Are attached to the outer surface of the metal coat 21b. In this case, the probe 21 can be scanned over the sample while observing the fluorescent image generated from the fluorescent substance 38, and the surface information of the sample can be measured by detecting the evanescent light generated near the sample. You can

The following technical ideas are derived from the above-mentioned specific embodiments. (1) A scanning probe microscope that observes or measures surface information of the sample by scanning the probe with respect to the sample, the scanning probe microscope having a fluorescently labeled probe. (2) An optical microscope including the probe used in the scanning probe microscope according to (1), wherein surface information of the sample is measured using the probe, and a fluorescence image of the sample and the probe is obtained. An optical microscope comprising an optical system for optically examining the. (3) A method of fluorescent treatment of the probe used in the scanning probe microscope of (1) or the optical microscope of (2), which comprises a step of washing the probe with a predetermined chemical washing liquid. A step of attaching a functional group to the probe that has been subjected to a washing treatment using a predetermined silane coupling agent, and a functional group attached to the probe using a predetermined functional group-reactive fluorescent reagent. A step of applying a predetermined fluorescent label to the probe by binding a predetermined fluorescent substance to the probe, and a step of washing the fluorescent-labeled probe with a predetermined aqueous solution. And a fluorescent treatment method.

[0059]

According to the present invention, since the positional relationship between the probe and the target portion of the sample is optically displayed by subjecting the probe to the fluorescent treatment, the probe is positioned with respect to the sample with high accuracy. It becomes possible.

[Brief description of drawings]

FIG. 1A is a diagram showing a configuration of an optical microscope according to a first embodiment of the present invention, and FIG. 1B is a view showing a positional relationship between a cantilever and a sample optically in an observation visual field. FIG.

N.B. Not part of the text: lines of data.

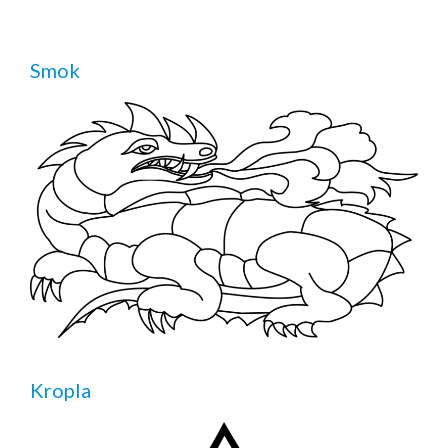
Smok
Kropla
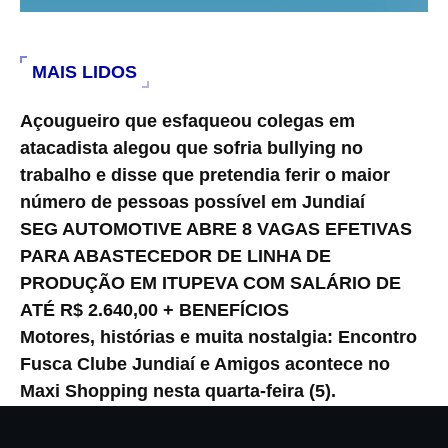
MAIS LIDOS
Açougueiro que esfaqueou colegas em
atacadista alegou que sofria bullying no
trabalho e disse que pretendia ferir o maior
número de pessoas possível em Jundiaí
SEG AUTOMOTIVE ABRE 8 VAGAS EFETIVAS
PARA ABASTECEDOR DE LINHA DE
PRODUÇÃO EM ITUPEVA COM SALÁRIO DE
ATÉ R$ 2.640,00 + BENEFÍCIOS
Motores, histórias e muita nostalgia: Encontro
Fusca Clube Jundiaí e Amigos acontece no
Maxi Shopping nesta quarta-feira (5).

FIG. 2 is a diagram showing a configuration of an optical microscope according to a second embodiment of the present invention.

FIG. 3A is a diagram showing a state in which a probe for STM is applied as a probe and a fluorescent treatment is applied to a tip portion of the probe, and FIG. 3B is a near-field microscope as a probe. The figure which shows the state in which the fluorescence process was given to the front-end | tip part of this probe, when the probe for use is applied.

FIG. 4 is a diagram showing a configuration of a conventional optical microscope incorporating an SPM.

[Explanation of symbols]

19 ... Cantilever, 23 ... Stage, 25 ... Sample, 2
7 ... SPM device, 35 ... Illumination device, 51 ... Eyepiece.

Claims (2)

[Claims] 1. A scanning probe microscope for observing or measuring surface information of the sample by scanning the sample with the probe, comprising a fluorescently labeled probe. . 2. An optical microscope equipped with the probe used in the scanning probe microscope according to claim 1, wherein surface information of the sample is measured using the probe, and fluorescence of the sample and the probe is measured. An optical microscope comprising an optical system for optically examining an image.